EXERCISE INSTRUCTIONS
Where the records hold the string "buttons", show the whole line it sits on.

Stored data entries
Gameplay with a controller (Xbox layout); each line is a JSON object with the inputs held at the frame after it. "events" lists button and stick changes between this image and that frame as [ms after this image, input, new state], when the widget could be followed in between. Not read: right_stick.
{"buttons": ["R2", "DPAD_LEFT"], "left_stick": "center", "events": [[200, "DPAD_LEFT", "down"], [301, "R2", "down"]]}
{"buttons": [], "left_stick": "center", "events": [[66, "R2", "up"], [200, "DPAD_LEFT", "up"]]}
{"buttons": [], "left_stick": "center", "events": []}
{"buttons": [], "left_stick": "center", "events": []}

RESPONSE BELOW
{"buttons": ["R2", "DPAD_LEFT"], "left_stick": "center", "events": [[200, "DPAD_LEFT", "down"], [301, "R2", "down"]]}
{"buttons": [], "left_stick": "center", "events": [[66, "R2", "up"], [200, "DPAD_LEFT", "up"]]}
{"buttons": [], "left_stick": "center", "events": []}
{"buttons": [], "left_stick": "center", "events": []}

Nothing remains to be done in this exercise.